What is the alternative to psychotropic drugs?

Not only do psychiatrists not understand the cause of any mental disorder, they cannot cure them. Though psychiatry may have given up on effective mental healing, this is fortunately false. Mental problems can be resolved, and without harmful and addictive psychotropic drugs.

The first and most obvious action to take with someone mentally disturbed is to Do No Harm. That means ensuring that they are not subjected to psychiatric treatments that use force and harm in an attempt to control behavior. More than anything, the person needs rest, security, good nutrition, exercise, and attention to the real underlying, possibly undiagnosed, medical problems.

We do understand that a nursing staff faced with a seriously disturbed and irrational resident can become desperate in their attempts to resolve the behavior.
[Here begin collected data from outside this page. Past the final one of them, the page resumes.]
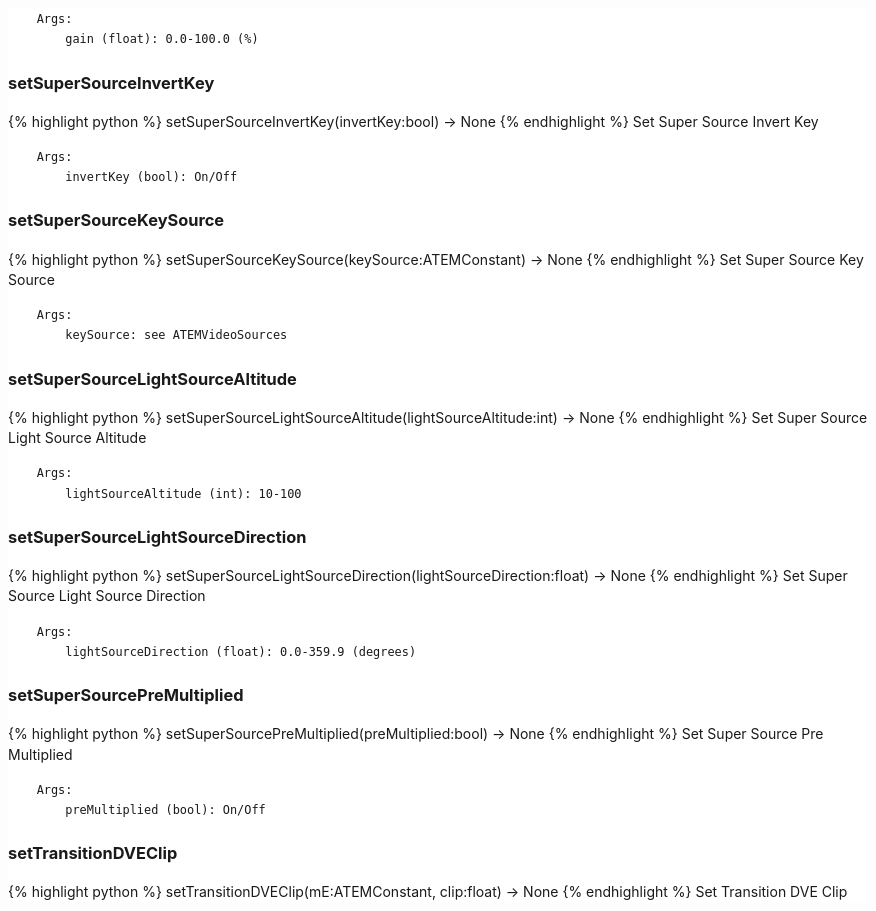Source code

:         Args:
            gain (float): 0.0-100.0 (%)

### setSuperSourceInvertKey
{% highlight python %}
setSuperSourceInvertKey(invertKey:bool) -> None
{% endhighlight %}
Set Super Source Invert Key

        Args:
            invertKey (bool): On/Off

### setSuperSourceKeySource
{% highlight python %}
setSuperSourceKeySource(keySource:ATEMConstant) -> None
{% endhighlight %}
Set Super Source Key Source

        Args:
            keySource: see ATEMVideoSources

### setSuperSourceLightSourceAltitude
{% highlight python %}
setSuperSourceLightSourceAltitude(lightSourceAltitude:int) -> None
{% endhighlight %}
Set Super Source Light Source Altitude

        Args:
            lightSourceAltitude (int): 10-100

### setSuperSourceLightSourceDirection
{% highlight python %}
setSuperSourceLightSourceDirection(lightSourceDirection:float) -> None
{% endhighlight %}
Set Super Source Light Source Direction

        Args:
            lightSourceDirection (float): 0.0-359.9 (degrees)

### setSuperSourcePreMultiplied
{% highlight python %}
setSuperSourcePreMultiplied(preMultiplied:bool) -> None
{% endhighlight %}
Set Super Source Pre Multiplied

        Args:
            preMultiplied (bool): On/Off

### setTransitionDVEClip
{% highlight python %}
setTransitionDVEClip(mE:ATEMConstant, clip:float) -> None
{% endhighlight %}
Set Transition DVE Clip
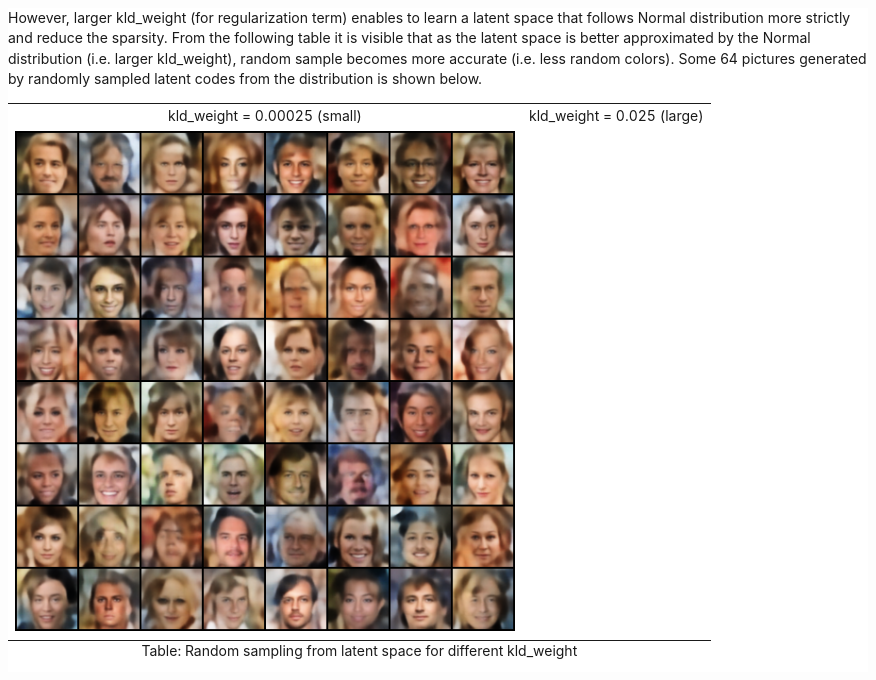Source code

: However, larger kld_weight (for regularization term) enables to learn a latent space that follows Normal distribution more strictly and reduce the sparsity. From the following table it is visible that as the latent space is better approximated by the Normal distribution  (i.e. larger kld_weight), random sample becomes more accurate (i.e. less random colors). Some 64 pictures generated by randomly sampled latent codes from the distribution is shown below.

<a id="Sampling-table"></a>
<table>
<caption style="caption-side:bottom"> Table: Random sampling from latent space for different kld_weight</caption>
  <tr>
    <td align="center"> kld_weight = 0.00025 (small) </td>
    <td align="center"> kld_weight = 0.025 (large) </td>
  </tr>
  <tr>
    <td> <img src="images/sample_30_kld_weight0.00025.png" width="500"/> </td>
The psychiatric industry has suppressed workable methods of helping such individuals.

There are far too many workable non-psychiatric alternatives to list them here. As a brief guide, always help a person with quiet, food, rest, and only if necessary to achieve rest, a mild drug so that he or she can rest properly and sufficiently. Never turn someone who is mentally disturbed over to people who use force, seclusion, or physically damaging practices and “treatments.” Ensure that a full and searching medical examination is conducted to determine any undiagnosed and untreated medical conditions. Always find the cause of the person’s problems. Never be satisfied with a mere explanation of the symptoms.

While sanctioning nursing homes that defraud Medicare is certainly a step in the right direction, there is truly only one way to reform the field of mental health and that is to remove psychiatry’s monopoly of it that has led only to upwardly spiraling mental illness statistics and no cures.